Stop me if you've heard this one before. There was a small town in America where a boy on the verge of adolescence is experiencing a strange year. His family is going through hard times and he's observing the quirky neighbors around him. There's a supernaturally effective killer lurking somewhere in the town and he has knowledge of it that he is unable to share. So he along with some other children work quietly to unravel the mysteries of their town.
Well that was awfully generic so let me narrow this down more. There's a character with mental problems who is prone to strange pronouncements which appear nonsensical at first but prove to be accurate. A school yard bully whose menace is ignored by the faculty at the school is a reoccurring threat. There's a sadistic gym teacher who torments weaker children with dodgeball. And the protagonist has aspirations of being a writer.

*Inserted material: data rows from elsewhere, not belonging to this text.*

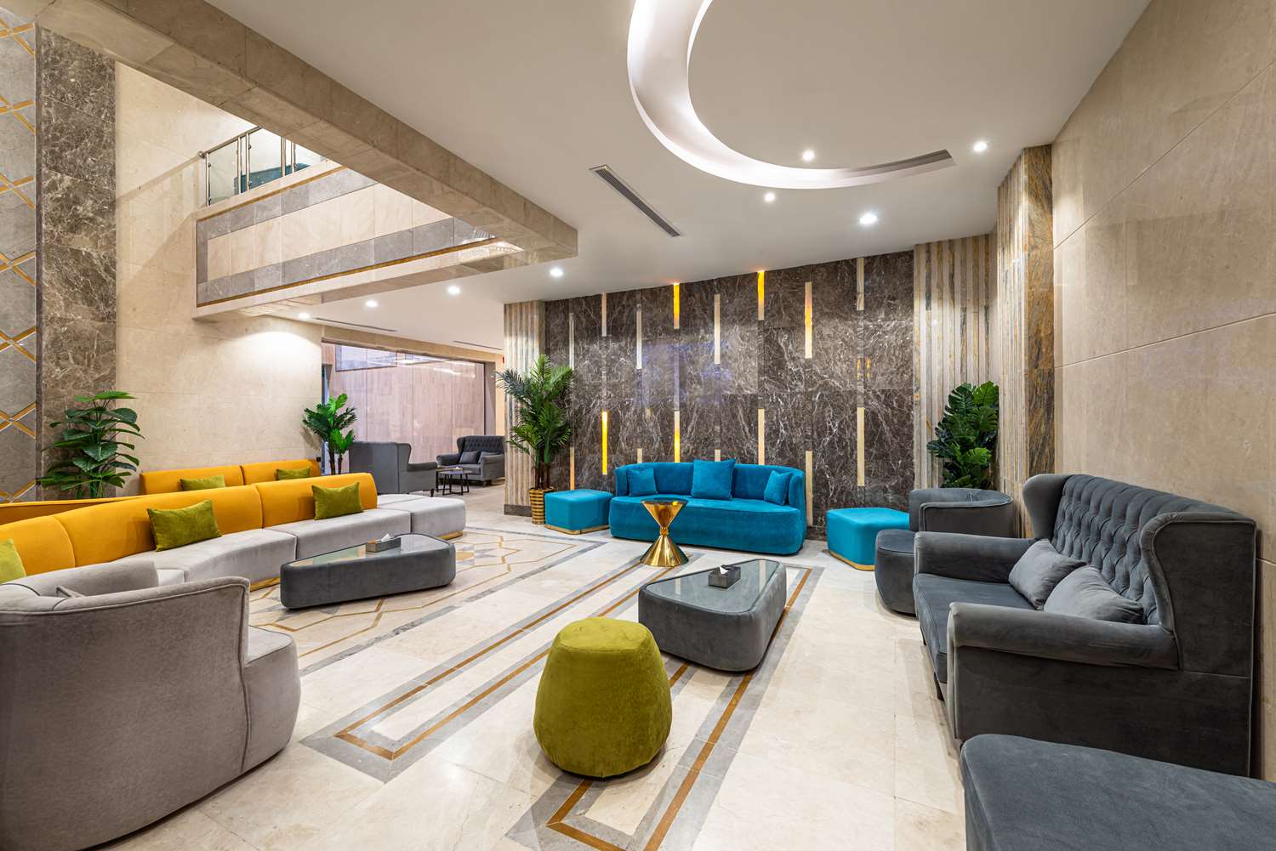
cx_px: 638
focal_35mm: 14
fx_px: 496
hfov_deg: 104.2
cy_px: 426
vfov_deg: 81.2
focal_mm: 14
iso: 100
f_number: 10
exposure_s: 1.6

I guess that hasn't really narrowed it down at all and that does sum up The Shadow Year well. There's no distinguishing marks, nothing that stands out. It's a bland, flavorless mush of a novel that succeeds only in being completely inoffensive. I finished reading it only a few days ago and I can barely remember it. If you were to ask me a year from now to describe the novel I'm reasonably sure I couldn't.
Part of that is the protagonist isn't interesting. He floats through the book never taking action on his own. Typically it is someone else who pulls him into the next zany scheme that will become a childhood anecdote and the rest of the time he's just running in fear from a not particularly threatening or ominous man. That's not the kind of behavior that results in a protagonist you can care about.
That's a major failing since The Shadow Year is, as I implied, just some childhood anecdotes strung together and they're not very interesting ones. It's almost all completely mundane average things. The experiences may be universal but if they're not told in an engrossing way then I could get the same experience sitting around the dinner table with family at Thanksgiving.
While I prefer to avoid spoilers I also have to add that Ford created one of the most abrupt and pointless denounments I've encountered outside of Neil Stephenson. What little life the plot has is undercut by a conclusion that just falls flat.
The Shadow Year has a plot that's identical to dozens of other books and while Ford doesn't manage to make an awful book he goes one worse and makes a boring one. It's competently done but when you're telling the same story as a dozen other people then competent doesn't cut it.